*** Opening Supplied passage ***
We want to know how to handle systems that have a large number of data. In previous lesson we have discovered how to quickly access and make Scalable systems with huge dimensions, see Cloud Storage. Object storage could store billions of files, we want to handle millions of petabyte files.
Designing DFSs
The Use Case
Remember that the size of the files where heavily limited for Cloud Storage. The physical limitation was due to the limited size of a single hard disk, which was usually in the order of the Terabytes. Here, we would like to easily store petabytes of data in a single file, for example big datasets. Another feature that should be easily supported is highly concurrent access to the filesystem, last but not least being able to set up permissions in the system.
Desiderata of distributed file systems 🟩
In this case we have a Filesystem. In 2004 google created his own FS. With hundreds or thousands of machines the systems are practically guaranteed to fail. This leads to a requirement of
- fault tolerance
- We need to detect these errors so we need monitoring and error detection
- we would like the system to be self-regulatory and have the ability of automatic recovery
Efficiency in operations 🟨–
HDFS is designed primarily for write-once, read-many access patterns typical of big data processing workloads. We will later see that MapReduce works quite well with this methods.
We want to be efficient in
- Scanning the file
- Appending information to file atomically So that we can have a temporary place for intermediate data or sensors or logs. This needs to be very efficient for appends. Immutability is ok in this case.
Latency should not be the bottleneck (with plenty of small files we are losing a lot of files to lookup) but throughput should be the bottleneck. This is why the Distributed File System that we will be studying is optimized for high-throughput data processing rather than low-latency access to small files.
*** Closing Supplied passage ***
*** Opening Supplied information ***
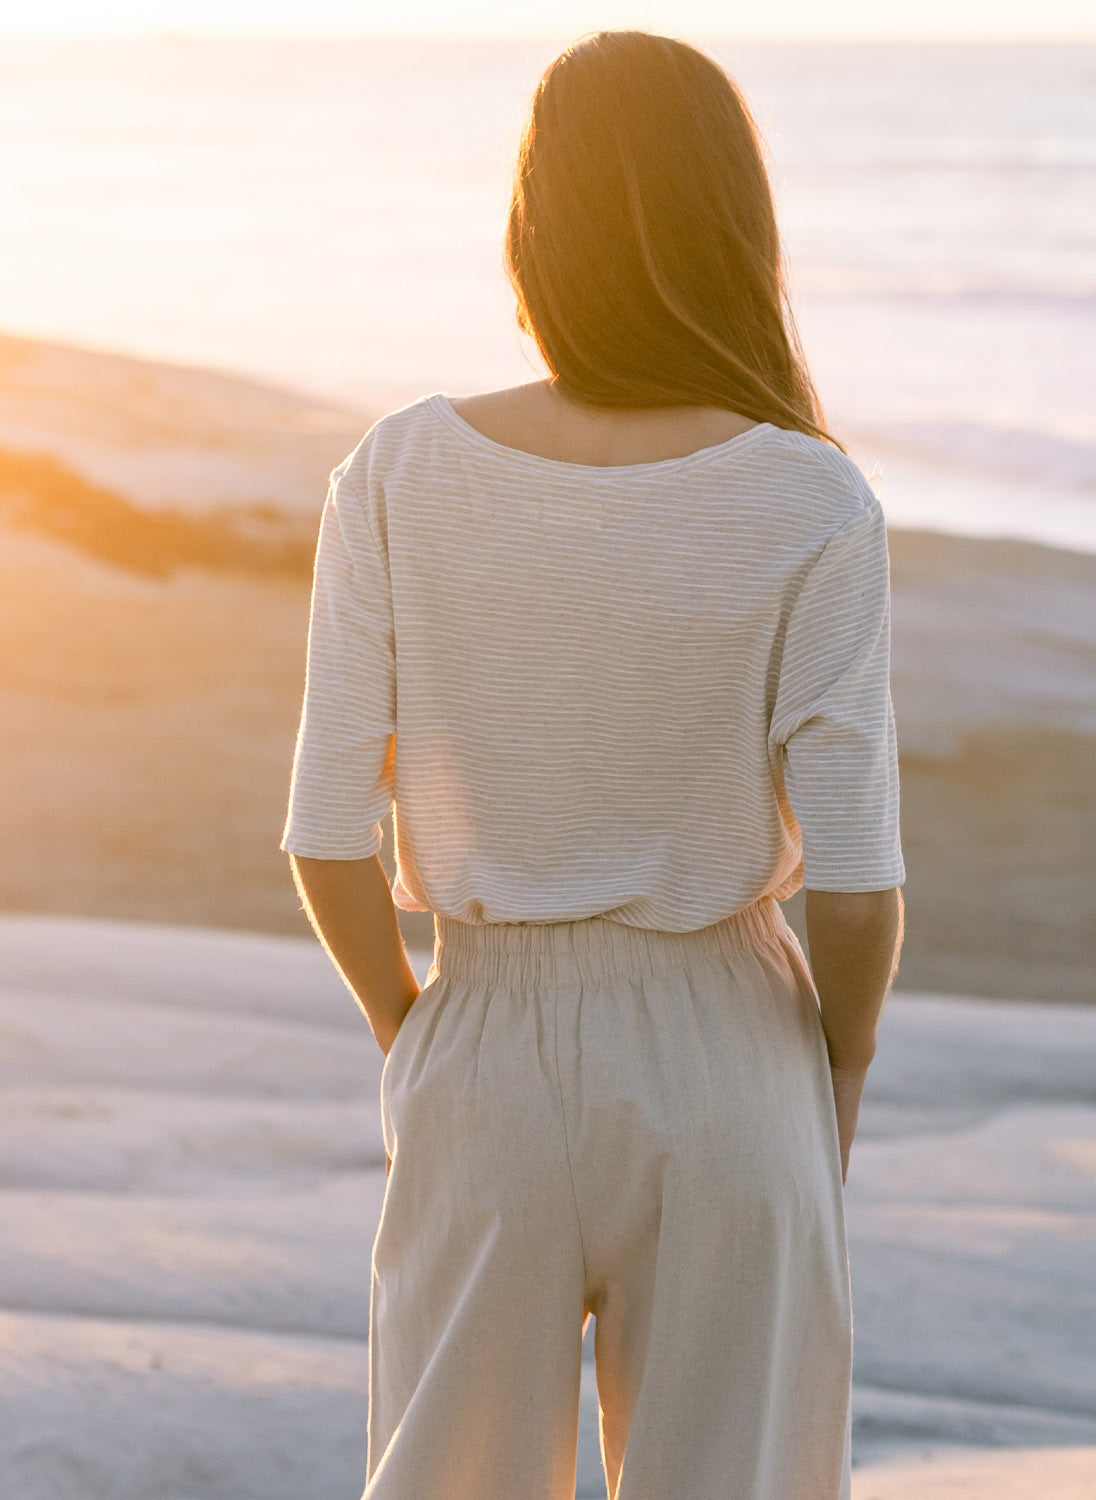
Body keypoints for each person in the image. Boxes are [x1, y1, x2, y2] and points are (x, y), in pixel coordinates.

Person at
*** Closing Supplied information ***
*** Opening Supplied information ***
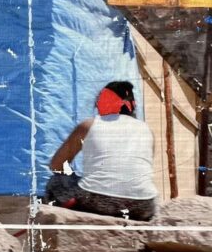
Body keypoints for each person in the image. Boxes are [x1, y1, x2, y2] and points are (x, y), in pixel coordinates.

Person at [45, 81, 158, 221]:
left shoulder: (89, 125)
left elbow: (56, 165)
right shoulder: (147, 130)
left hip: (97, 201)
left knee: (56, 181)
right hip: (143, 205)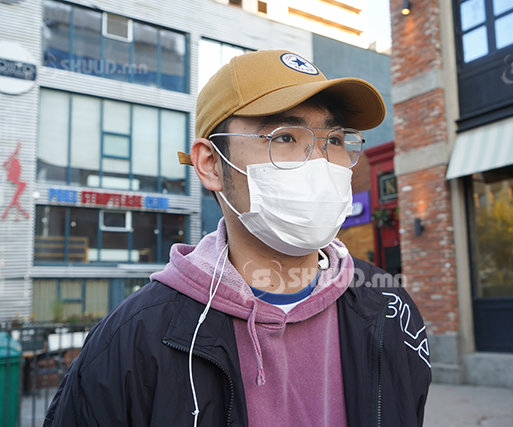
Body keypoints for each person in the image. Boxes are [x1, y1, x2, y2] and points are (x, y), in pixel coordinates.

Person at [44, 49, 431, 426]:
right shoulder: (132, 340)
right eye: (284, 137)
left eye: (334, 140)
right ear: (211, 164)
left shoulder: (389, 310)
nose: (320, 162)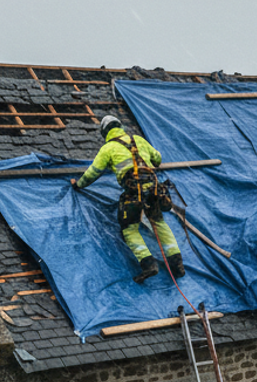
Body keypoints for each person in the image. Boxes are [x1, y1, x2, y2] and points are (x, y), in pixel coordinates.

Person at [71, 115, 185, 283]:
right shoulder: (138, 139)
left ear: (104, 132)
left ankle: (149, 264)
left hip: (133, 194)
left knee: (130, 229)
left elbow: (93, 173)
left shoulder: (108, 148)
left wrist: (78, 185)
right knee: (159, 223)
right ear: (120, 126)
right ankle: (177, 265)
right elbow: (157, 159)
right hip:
*** Closing Supplied information ***
What you will do =>
A. Answer these questions from the notes on distributed file systems, one per line:
(i) What caused the physical limit on file size in Cloud Storage?
(ii) In what year did Google create its own file system?
(iii) What access pattern is HDFS primarily designed for?
B. Rewrite the part of the notes on distributed file systems from "We want to know" up to and including "in the system.", putting "storage drive" in place of "hard disk".

Responses in order =>
A.
(i) The limited size of a single hard disk, usually in the order of the terabytes.
(ii) 2004.
(iii) Write-once, read-many access patterns.

B.
We want to know how to handle systems that have a large number of data. In previous lesson we have discovered how to quickly access and make Scalable systems with huge dimensions, see Cloud Storage. Object storage could store billions of files, we want to handle millions of petabyte files.
Designing DFSs
The Use Case
Remember that the size of the files where heavily limited for Cloud Storage. The physical limitation was due to the limited size of a single storage drive, which was usually in the order of the Terabytes. Here, we would like to easily store petabytes of data in a single file, for example big datasets. Another feature that should be easily supported is highly concurrent access to the filesystem, last but not least being able to set up permissions in the system.